Methods of removing phosphorus from wastewater

Methods of removing phosphorus from sewage and industrial water theoretically include:

  • chemical precipitation
  • ion exchange
  • adsorption
  • membrane methods

Chemical precipitation is the most commonly used method. It is effective and enables phosphate removal in a reasonable amount of time. The process is widely recognised and used on technical scale. Lime or iron and aluminium salts, with a possible addition of flocculants, are used in precipitation process. The addition of polymers (flocculants) enables the formation of bigger, more permanent structures. The resulting sludge is then removed in sedimentation processes. Orthophosphate ions are usually precipitated with aluminium sulphate, ion chloride (III) or ion sulphate (II). They can also be removed with lime; however nowadays this approach is becoming less popular. All of the aforementioned substances cause the precipitation of orthophosphate salts from the solution.

 

The following chemical reactions contribute to the process:

 

1. Al3+ + PO43- → AlPO4 ↓ (in this case, the required ratio of Al to P is 0.87:1)

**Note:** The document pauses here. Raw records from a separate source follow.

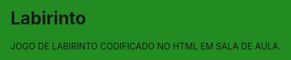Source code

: # Labirinto

JOGO DE LABIRINTO CODIFICADO NO HTML EM SALA DE AULA.

<!DOCTYPE html>
<html>
<head>
    <meta name="viewport" content="width=device-width, initial-scale=1" />
    <style>
        html{
            background-color: forestgreen;
        }
        
        body{
            width: 100%;
            height: 80%;
            justify-content: center;
            align-items: center;
            display: flex;
            align-content: center;
            flex-direction: column;
            color:Goldenrod;
        }
    </style>
</head>
<body >
    <h1>Jogo do Labirinto</h1>
<canvas id="gameCanvas" width="900" height="900" ></canvas>
<script>

const canvas = document.getElementById('gameCanvas');
const context = canvas.getContext('2d');

// Tamanho e posição do jogador
let playerSize = 20;
let playerX = 5;
let playerY = 70;
let playerSpeed = 20;

const maze = [
    [2,2,2,2,2,2,2,2,2,2,2,2,2,2,2,2,2,2,2,2,2,2,2,2,2,2,2,2,2,2,2,2,2,2,2,2,2,2,2,2,2],
    [2,2,2,2,2,2,2,2,2,2,2,2,2,2,2,2,2,2,2,2,2,2,2,2,2,2,2,2,2,2,2,2,2,2,2,2,2,2,2,2,2],
    [1,1,1,1,1,1,1,1,1,1,1,1,1,1,1,1,1,1,1,1,1,1,1,1,1,1,1,1,1,1,2,2,2,2,2,2,2,2,2,2,2],
    [0,0,0,0,0,0,0,0,0,0,0,0,0,0,0,0,0,0,0,0,1,0,0,0,0,0,0,0,0,1,2,2,2,2,2,2,2,2,2,2,2],
    [0,0,0,0,0,0,0,0,0,0,0,0,0,0,0,0,0,0,0,0,1,0,0,0,0,0,0,0,0,1,2,2,2,2,2,2,2,2,2,2,2],
    [1,1,1,1,1,1,1,1,1,1,1,1,0,0,1,1,1,1,0,0,1,0,0,1,0,0,1,1,1,1,1,1,1,1,1,1,2,2,2,2,2],
    [2,2,2,2,2,1,0,0,0,0,0,1,0,0,1,0,0,1,0,0,0,0,0,1,0,0,0,0,0,0,0,0,0,0,0,1,2,2,2,2,2],
    [2,2,2,2,2,1,0,0,0,0,0,1,0,0,1,0,0,1,0,0,0,0,0,1,0,0,0,0,0,0,0,0,0,0,0,1,2,2,2,2,2],
    [2,2,2,2,2,1,0,0,1,0,0,1,0,0,1,0,0,1,1,1,1,1,1,1,1,1,1,1,1,1,0,0,1,1,1,1,2,2,2,2,2],
    [2,2,2,2,2,1,0,0,1,0,0,1,0,0,0,0,0,1,0,0,0,0,0,0,0,0,0,0,0,1,0,0,0,0,0,1,2,2,2,2,2],
    [2,2,2,2,2,1,0,0,1,0,0,1,0,0,0,0,0,1,0,0,0,0,0,0,0,0,0,0,0,1,0,0,0,0,0,1,2,2,2,2,2],
    [2,2,1,1,1,1,0,0,1,0,0,1,1,1,1,0,0,1,0,0,1,1,1,1,1,1,1,1,1,1,1,1,1,0,0,1,1,1,1,2,2],

    [2,2,1,0,0,0,0,0,1,0,0,0,0,0,1,0,0,1,0,0,0,0,0,1,0,0,0,0,0,0,0,0,1,0,0,0,0,0,1,2,2],
    [2,2,1,0,0,0,0,0,1,0,0,0,0,0,1,0,0,1,0,0,0,0,0,1,0,0,0,0,0,0,0,0,1,0,0,0,0,0,1,2,2],
    [2,2,1,0,0,1,1,1,1,1,1,1,1,1,1,0,0,1,1,1,1,0,0,1,0,0,1,1,1,1,0,0,1,0,0,1,0,0,1,2,2],
    [2,2,1,0,0,0,0,0,0,0,0,0,0,0,0,0,0,0,0,0,0,0,0,1,0,0,1,0,0,1,0,0,0,0,0,1,0,0,1,2,2],
    [2,2,1,0,0,0,0,0,0,0,0,0,0,0,0,0,0,0,0,0,0,0,0,1,0,0,1,0,0,1,0,0,0,0,0,1,0,0,1,2,2],
    [2,2,1,0,0,1,1,1,1,1,1,1,1,1,1,1,1,1,1,1,1,0,0,1,0,0,1,0,0,1,1,1,1,1,1,1,0,0,1,2,2],
    [2,2,1,0,0,0,0,0,0,0,0,1,0,0,0,0,0,0,0,0,1,0,0,1,0,0,1,0,0,1,0,0,0,0,0,0,0,0,1,2,2],
    [2,2,1,0,0,0,0,0,0,0,0,1,0,0,0,0,0,0,0,0,1,0,0,1,0,0,1,0,0,1,0,0,0,0,0,0,0,0,1,2,2],
    [2,2,1,1,1,1,1,1,1,0,0,1,0,0,1,1,1,1,0,0,1,1,1,1,0,0,1,0,0,1,0,0,1,1,1,1,1,1,1,2,2],
    [2,2,1,0,0,0,0,0,1,0,0,1,0,0,1,0,0,0,0,0,0,0,0,0,0,0,1,0,0,0,0,0,0,0,0,0,0,0,1,2,2],

    [2,2,1,0,0,0,0,0,1,0,0,1,0,0,1,0,0,0,0,0,0,0,0,0,0,0,1,0,0,0,0,0,0,0,0,0,0,0,1,2,2],
    [2,2,1,0,0,1,0,0,1,0,0,1,0,0,1,1,1,1,1,1,1,1,1,1,1,1,1,0,0,1,1,1,1,1,1,1,1,1,1,2,2],
    [2,2,1,0,0,1,0,0,1,0,0,1,0,0,0,0,0,1,0,0,0,0,0,0,0,0,0,0,0,0,0,0,1,0,0,0,0,0,1,2,2],
    [2,2,1,0,0,1,0,0,1,0,0,1,0,0,0,0,0,1,0,0,0,0,0,0,0,0,0,0,0,0,0,0,1,0,0,0,0,0,1,2,2],
    [2,2,1,0,0,1,0,0,1,0,0,1,1,1,1,0,0,1,0,0,1,1,1,1,1,1,1,0,0,1,1,1,1,1,1,1,0,0,1,2,2],
    [2,2,1,0,0,1,0,0,0,0,0,0,0,0,1,0,0,1,0,0,1,0,0,0,0,0,1,0,0,1,0,0,0,0,0,0,0,0,1,2,2],
    [2,2,1,0,0,1,0,0,0,0,0,0,0,0,1,0,0,1,0,0,1,0,0,0,0,0,1,0,0,1,0,0,0,0,0,0,0,0,1,2,2],
    [2,2,1,1,1,1,0,0,1,1,1,1,1,1,1,0,0,1,1,1,1,0,0,1,0,0,1,1,1,1,0,0,1,1,1,1,1,1,1,2,2],
    [2,2,2,2,2,1,0,0,1,0,0,0,0,0,0,0,0,1,0,0,0,0,0,1,0,0,1,0,0,0,0,0,1,0,0,1,2,2,2,2,2],
    [2,2,2,2,2,1,0,0,1,0,0,0,0,0,0,0,0,1,0,0,0,0,0,1,0,0,1,0,0,0,0,0,1,0,0,1,2,2,2,2,2],

    [2,2,2,2,2,1,0,0,1,0,0,1,1,1,1,1,1,1,0,0,1,1,1,1,0,0,1,0,0,1,1,1,1,0,0,1,2,2,2,2,2],
    [2,2,2,2,2,1,0,0,1,0,0,0,0,0,0,0,0,1,0,0,0,0,0,1,0,0,0,0,0,0,0,0,0,0,0,1,2,2,2,2,2],
    [2,2,2,2,2,1,0,0,1,0,0,0,0,0,0,0,0,1,0,0,0,0,0,1,0,0,0,0,0,0,0,0,0,0,0,1,2,2,2,2,2],
    [2,2,2,2,2,1,1,1,1,1,1,1,0,0,1,0,0,1,1,1,1,0,0,1,1,1,1,1,1,1,1,1,1,1,1,1,1,1,1,1,1],
    [2,2,2,2,2,2,2,2,2,2,2,1,0,0,1,0,0,0,0,0,0,0,0,0,0,0,0,0,0,0,0,0,0,0,0,0,0,0,0,0,0],
    [2,2,2,2,2,2,2,2,2,2,2,1,0,0,1,0,0,0,0,0,0,0,0,0,0,0,0,0,0,0,0,0,0,0,0,0,0,0,0,0,0],
    [2,2,2,2,2,2,2,2,2,2,2,1,1,1,1,1,1,1,1,1,1,1,1,1,1,1,1,1,1,1,1,1,1,1,1,1,1,1,1,1,1],
    [2,2,2,2,2,2,2,2,2,2,2,2,2,2,2,2,2,2,2,2,2,2,2,2,2,2,2,2,2,2,2,2,2,2,2,2,2,2,2,2,2],
    [2,2,2,2,2,2,2,2,2,2,2,2,2,2,2,2,2,2,2,2,2,2,2,2,2,2,2,2,2,2,2,2,2,2,2,2,2,2,2,2,2],
]

const tileSize = 20;
function drawMaze(){
    for (let row = 0; row < maze.length; row++){
        for (let col = 0; col < maze[row].length; col++){
            if (maze[row][col] === 1){
                context.fillStyle = "LimeGreen";
            }
            else if (maze[row][col] === 2){
                context.fillStyle = "ForestGreen";
            }
            else{
                context.fillStyle = "PaleGreen";
            }
            context.fillRect(col*tileSize,row * tileSize,tileSize,tileSize);
        }
    }
}

function drawPlayer(){
    context.fillStyle = 'Goldenrod';
    context.fillRect(playerX, playerY, playerSize, playerSize);
}

function movePlayer(dx,dy){
    const newX = playerX + dx;
    const newY = playerY + dy;

    if (canMove(newX,playerY)){
        playerX = newX;
    }
    if (canMove(playerX,newY)){
        playerY = newY;
    }
    updateGame();
}

function canMove(newX,newY){
    const row = Math.floor(newY / tileSize);
    const col = Math.floor(newX / tileSize);
    return maze [row][col] === 0;   
}

document.addEventListener("keydown", function(event) {
    if (event.code === "ArrowUp") {
        movePlayer(0,-playerSpeed);
    } 
    else if (event.code === "ArrowDown") {
        movePlayer(0,playerSpeed);
    } 
    else if (event.code === "ArrowLeft") {
        movePlayer(-playerSize,0);
    } 
    else if (event.code === "ArrowRight") {
        movePlayer(playerSize,0);
    }
});
   
function updateGame(){
    drawMaze();
    drawPlayer();
}

updateGame();

</script>
</body>
</html>
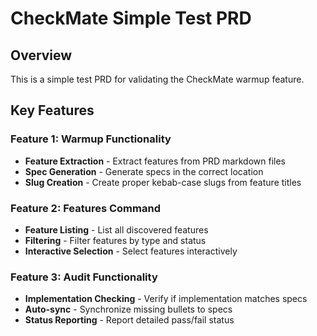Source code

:# CheckMate Simple Test PRD

## Overview
This is a simple test PRD for validating the CheckMate warmup feature.

## Key Features

### Feature 1: Warmup Functionality
- **Feature Extraction** - Extract features from PRD markdown files
- **Spec Generation** - Generate specs in the correct location
- **Slug Creation** - Create proper kebab-case slugs from feature titles

### Feature 2: Features Command
- **Feature Listing** - List all discovered features
- **Filtering** - Filter features by type and status
- **Interactive Selection** - Select features interactively

### Feature 3: Audit Functionality
- **Implementation Checking** - Verify if implementation matches specs
- **Auto-sync** - Synchronize missing bullets to specs
- **Status Reporting** - Report detailed pass/fail status 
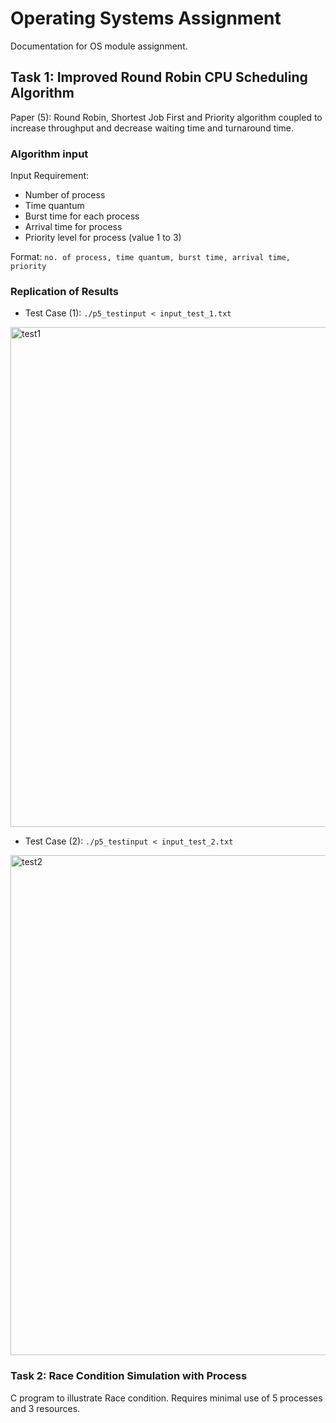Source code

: # Operating Systems Assignment
Documentation for OS module assignment. 

## Task 1: Improved Round Robin CPU Scheduling Algorithm 
Paper (5): Round Robin, Shortest Job First and Priority algorithm coupled to increase throughput and decrease waiting time and turnaround time. 

### Algorithm input 
Input Requirement: 
* Number of process 
* Time quantum 
* Burst time for each process 
* Arrival time for process 
* Priority level for process (value 1 to 3) 

Format: 
`no. of process, time quantum, burst time, arrival time, priority`

### Replication of Results 

* Test Case (1): `./p5_testinput < input_test_1.txt`
<img width="800" alt="test1" src="https://user-images.githubusercontent.com/26267783/114757773-d8042800-9d8e-11eb-9d7d-becf32c91079.png">

* Test Case (2): `./p5_testinput < input_test_2.txt`
<img width="800" alt="test2" src="https://user-images.githubusercontent.com/26267783/114758032-1a2d6980-9d8f-11eb-84b6-6888750ac201.png">



### Task 2: Race Condition Simulation with Process 
C program to illustrate Race condition. Requires minimal use of 5 processes and 3 resources.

2. Fe3+ + PO43- → FePO4 ↓ (, in this case, the required ratio of Fe to P is 1.8:1)

3. If lime is used in the process, hydroxyapatite is formed: [Ca9(OH)(PO4)3]. The following reaction occurs between phosphate and lime ions added to the solution:

 

5Ca2+ + 4OH- + 3HPO4- → Ca5OH(PO4)3 + 3H2O

 

Large amounts of sludge are generated during coagulation processes. If sewage alkalinity is below the required standard, alkalizing products, such as lime or NaOH, must be added to it. Lime addition increases the amount of accumulating sludge. However, lime has low solubility in water (approximately 1.65 g/ dm3 at 20°C) and thus it is difficult to maintain the correct concentration. Lime is over 200 times less soluble than aluminium salts and over 500 times less soluble than iron chloride (III). Moreover, lime increases pH to over 10. Its advantages include low cost and high effectiveness (lime dose and other parameters must be determined experimentally). Sulphates and chlorides, on the other hand, might, depending on the coagulant used, increase sewage corrosivity.

 

There is no economic justification of using adsorption and ion exchange in industrial wastewater treatment.